[Page-level text extractions]
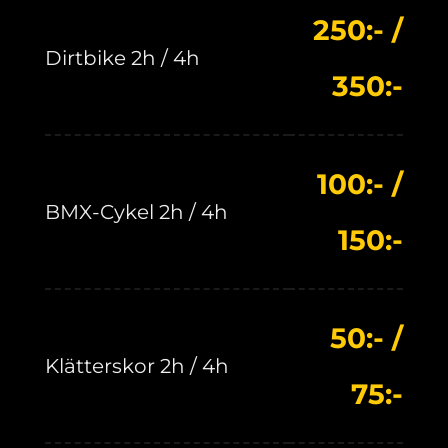
250:- /
Dirtbike 2h / 4h
350:-
100:- /
BMX-Cykel 2h / 4h
150:-
50:- /
Klätterskor 2h / 4h
75:-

# What you need to do
Copy out all the data above exactly, minus the images.

# Output of the exercise
250:- /
Dirtbike 2h / 4h
350:-
100:- /
BMX-Cykel 2h / 4h
150:-
50:- /
Klätterskor 2h / 4h
75:-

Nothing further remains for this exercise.